Sarah Ben Maamar
Associate Director for Research Services
Weill Cornell Medicine
Data management and sharing federal regulations (ex. 2023 NIH Data Management and Sharing Policy) are rapidly evolving. This dynamic landscape places pressure on academic institutions to promptly devise suitable and effective responses. Crafting these responses is a multifaceted challenge, necessitating the provision of concise summaries of the new regulatory provisions and tools to facilitate institutional compliance. Weill Cornell Medicine (WCM) has responded proactively to the NIH’s 2023 policy by building upon its pre-existing services and systems.
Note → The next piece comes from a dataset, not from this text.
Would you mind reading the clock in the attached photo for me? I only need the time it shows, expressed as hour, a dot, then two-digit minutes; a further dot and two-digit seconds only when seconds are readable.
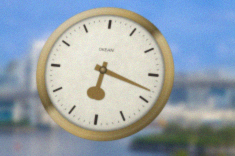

The overarching objective is to establish a comprehensive global ecosystem assisting users in all aspects of data management across the research data lifecycle. WCM’s pre-2022 offerings included the Data Core; a secure computational enclave designed to host and analyze sensitive/restricted data. Additionally, the Data Catalog was in place, enabling researchers to publicly highlight datasets and their associated data usage agreements within the institution. This approach fostered data reuse within the dataset governance constraints. In response to the new NIH policy, WCM has introduced a novel application, the Weill Cornell Medicine Institutional Data Repository for Research (WIDRR). WIDRR streamlines data retention processes for WCM members and is seamlessly integrated into the system responsible for hosting and managing both the Data Core and the WCM Data Catalog. This integration empowers users to create new Data Catalog entries and report their Data Core project data for retention—all within the framework of WIDRR. This is an example of how an academic institution can respond to emerging data management regulations by implementing an integrated approach.